EXERCISE INSTRUCTIONS:
Retype the entries exactly; omit all pictures.

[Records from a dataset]

---

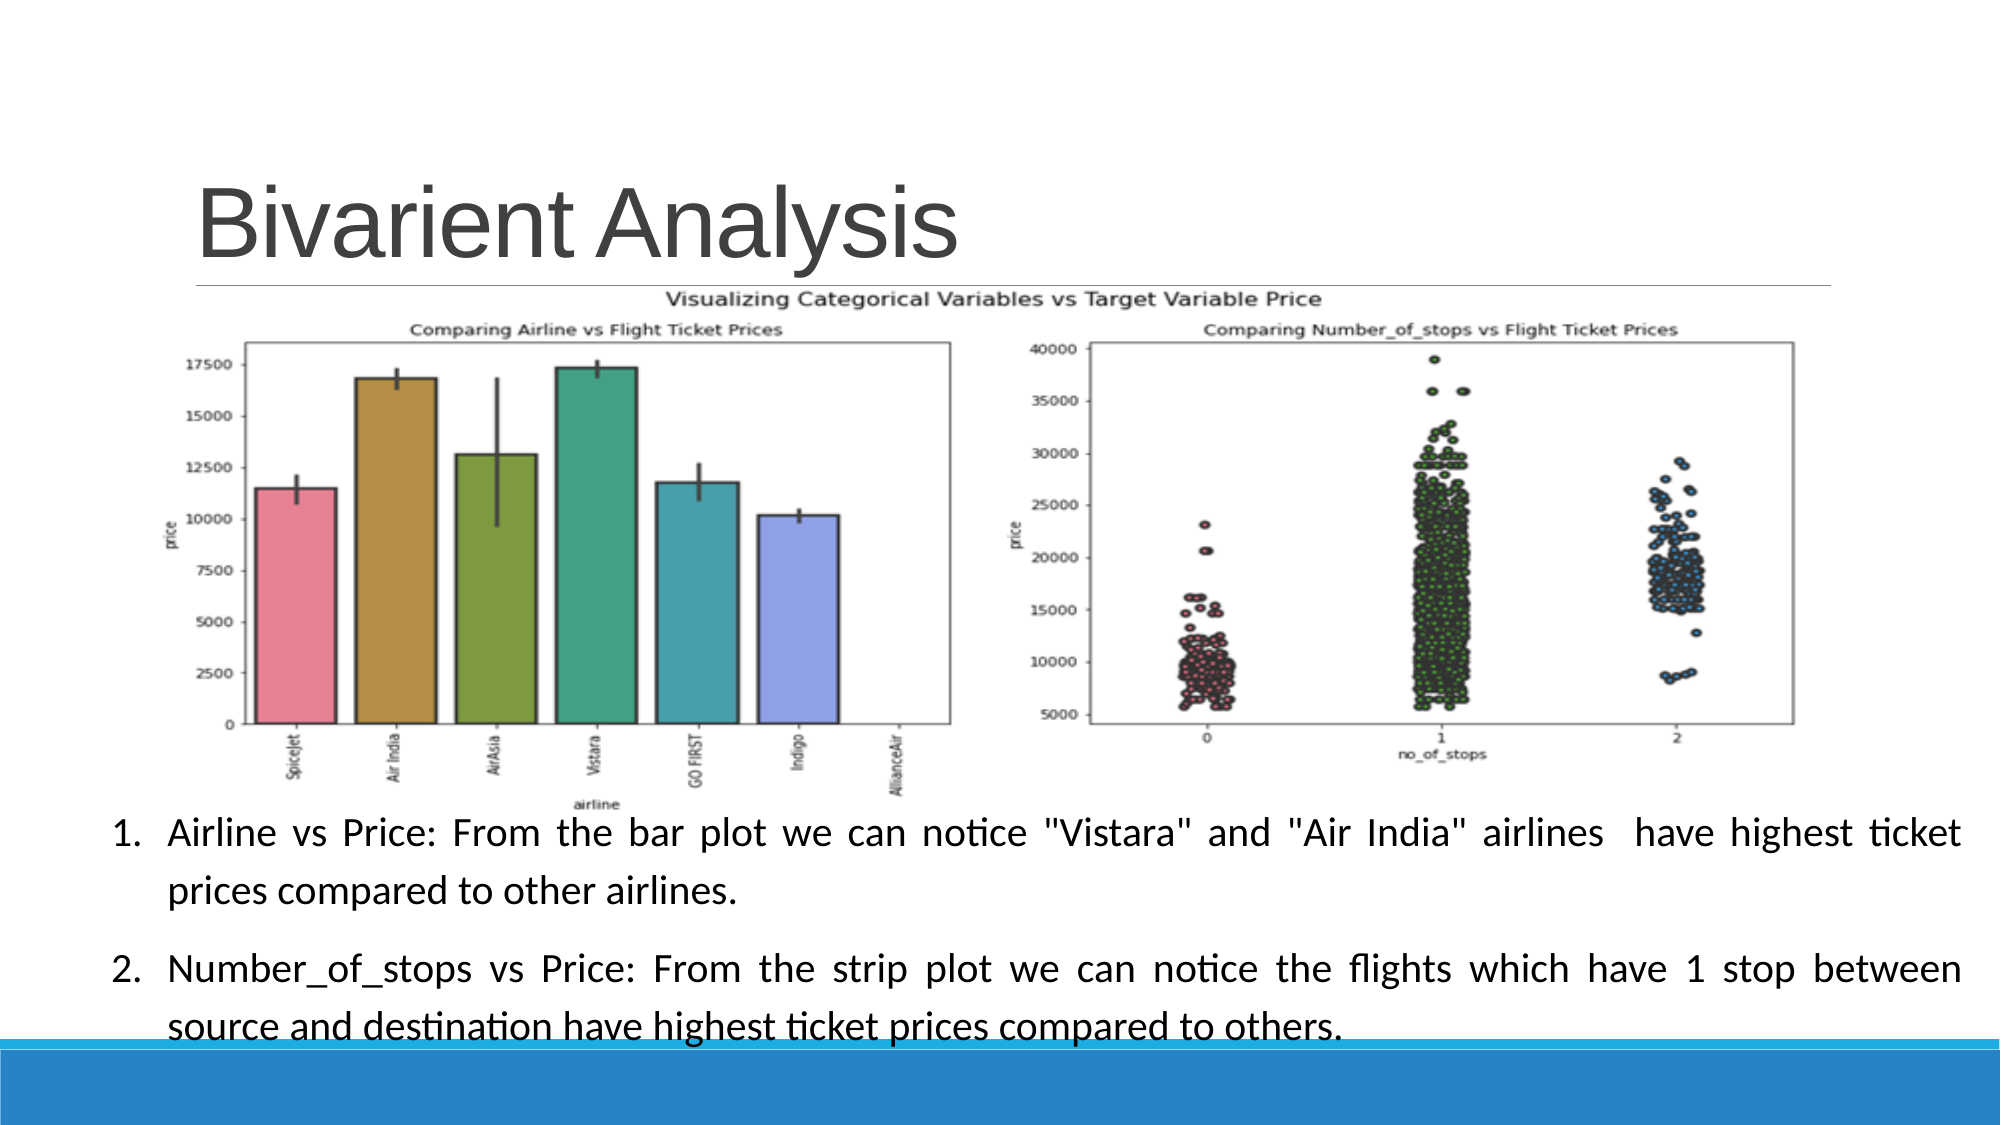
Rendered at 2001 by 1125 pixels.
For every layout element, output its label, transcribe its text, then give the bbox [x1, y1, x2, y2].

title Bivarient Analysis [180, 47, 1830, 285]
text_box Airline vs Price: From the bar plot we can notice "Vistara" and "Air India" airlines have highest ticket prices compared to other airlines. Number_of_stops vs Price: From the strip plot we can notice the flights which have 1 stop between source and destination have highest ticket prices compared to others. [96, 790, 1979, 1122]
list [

---

EXERCISE RESULT:
Rendered at 2001 by 1125 pixels.
For every layout element, output its label, transcribe its text, then give the bbox [x1, y1, x2, y2].

title Bivarient Analysis [180, 47, 1830, 285]
text_box Airline vs Price: From the bar plot we can notice "Vistara" and "Air India" airlines have highest ticket prices compared to other airlines. Number_of_stops vs Price: From the strip plot we can notice the flights which have 1 stop between source and destination have highest ticket prices compared to others. [96, 790, 1979, 1122]
list [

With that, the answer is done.